- [PROBLEM]:
Could you quote the naming lines of every item below word for word, leaving out the pictures?

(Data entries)
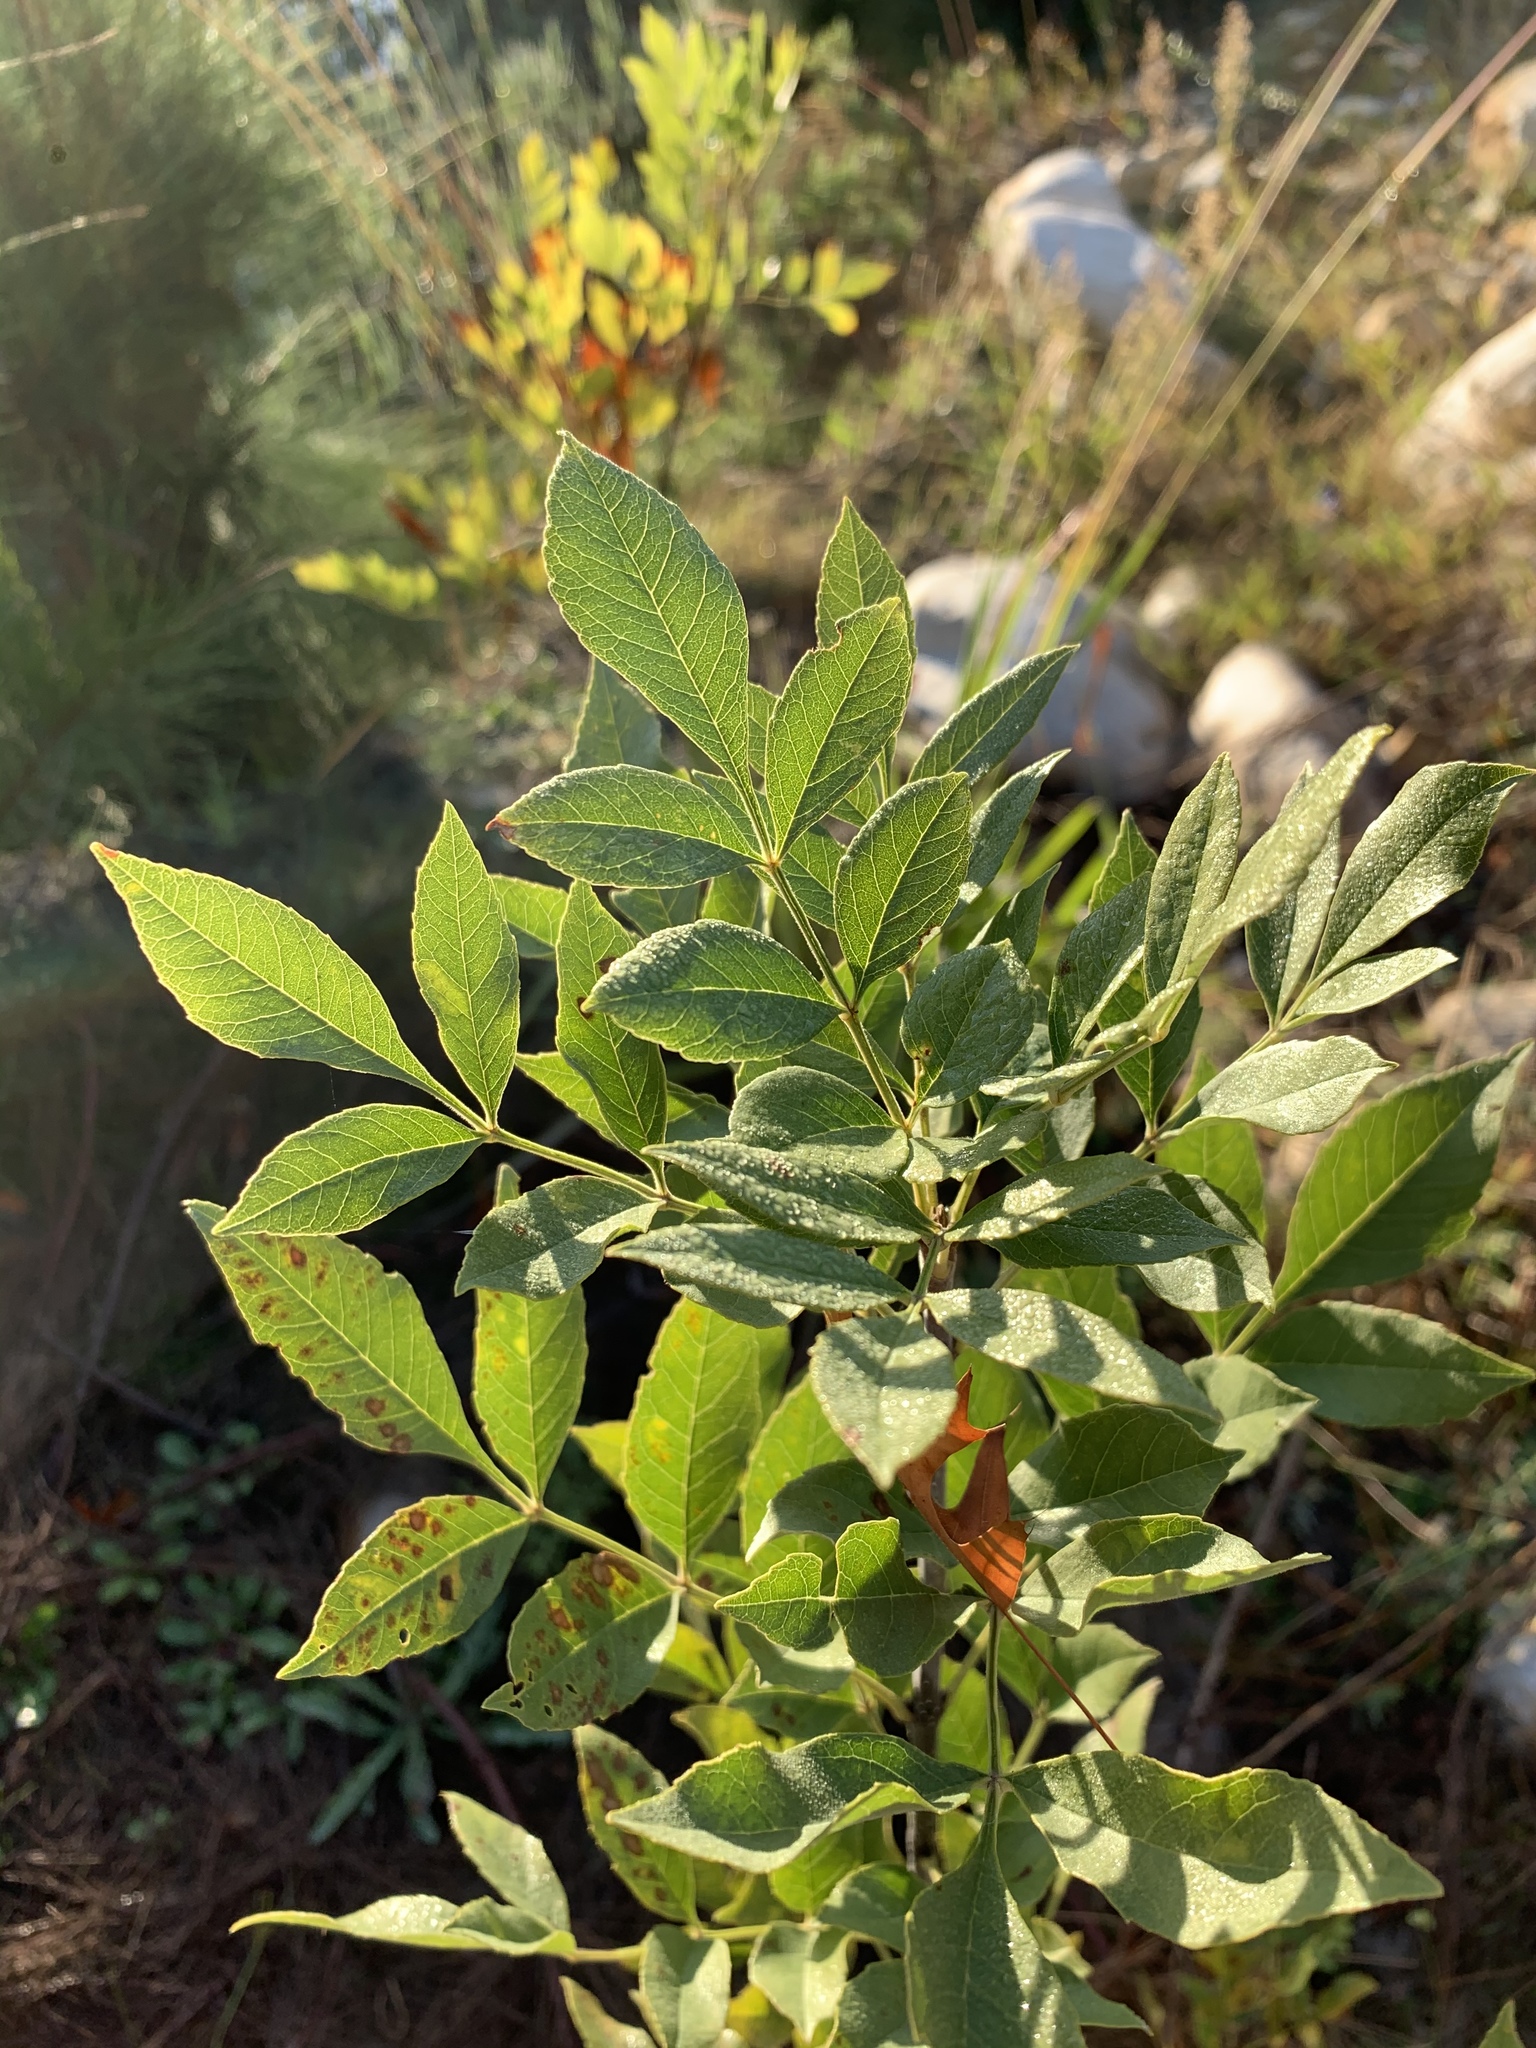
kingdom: Plantae
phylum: Tracheophyta
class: Magnoliopsida
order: Lamiales
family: Oleaceae
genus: Fraxinus
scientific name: Fraxinus pennsylvanica
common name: Green ash
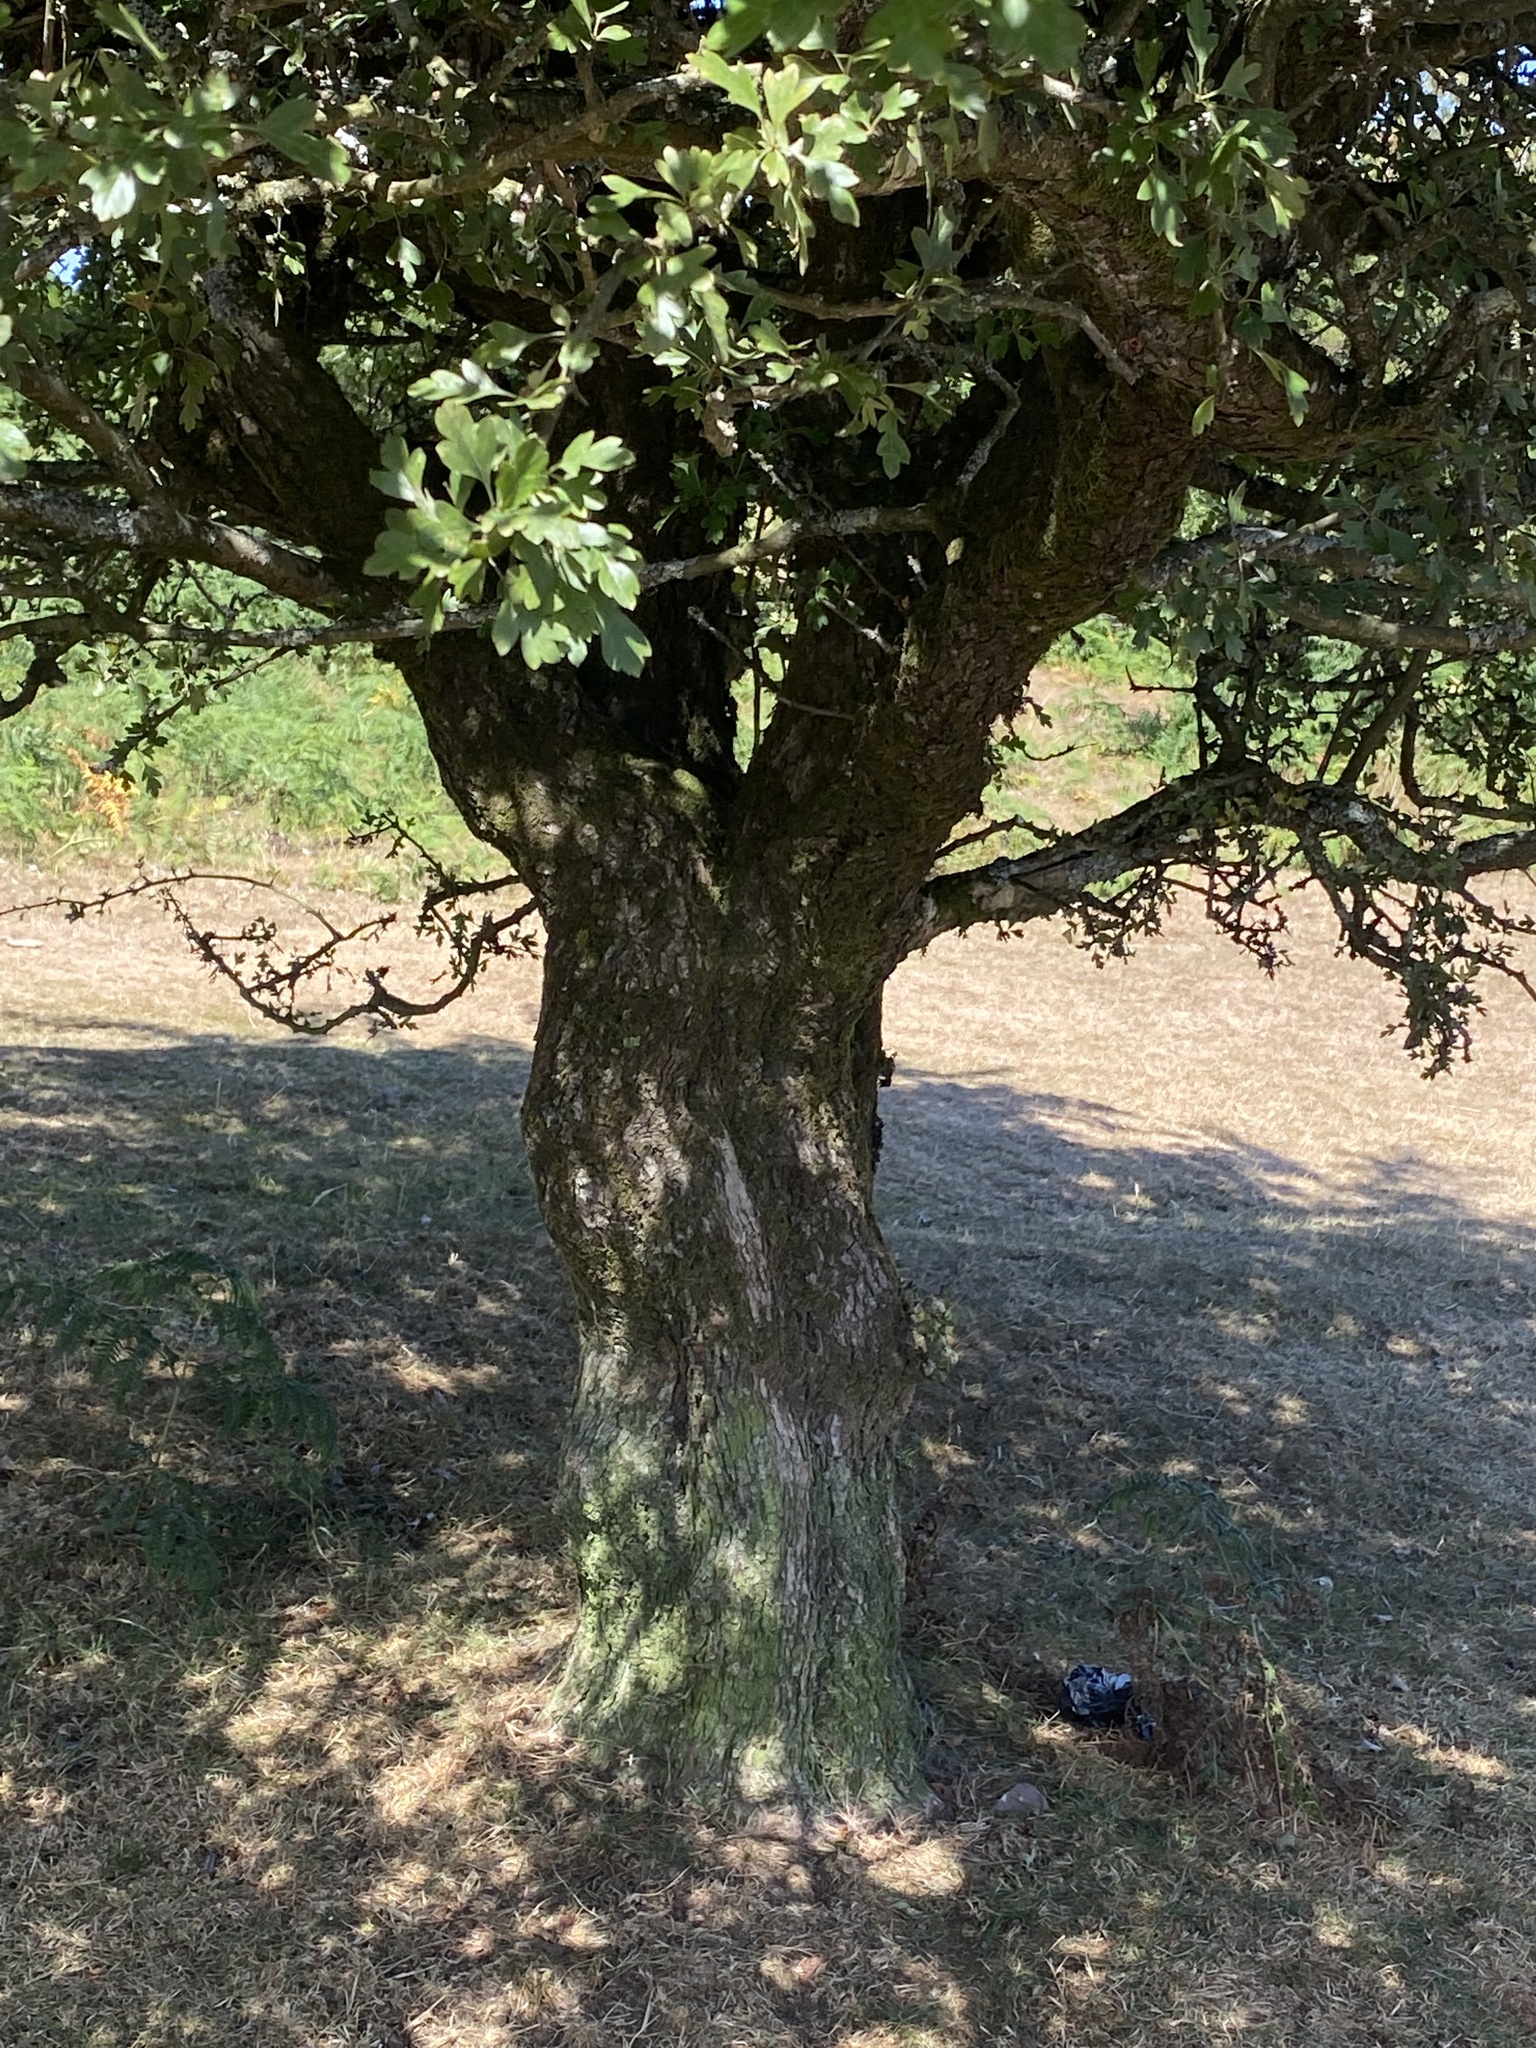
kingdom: Plantae
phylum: Tracheophyta
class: Magnoliopsida
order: Rosales
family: Rosaceae
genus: Crataegus
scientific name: Crataegus monogyna
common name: Hawthorn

- [TASK RESULT]:
kingdom: Plantae
phylum: Tracheophyta
class: Magnoliopsida
order: Lamiales
family: Oleaceae
genus: Fraxinus
scientific name: Fraxinus pennsylvanica
common name: Green ash
kingdom: Plantae
phylum: Tracheophyta
class: Magnoliopsida
order: Rosales
family: Rosaceae
genus: Crataegus
scientific name: Crataegus monogyna
common name: Hawthorn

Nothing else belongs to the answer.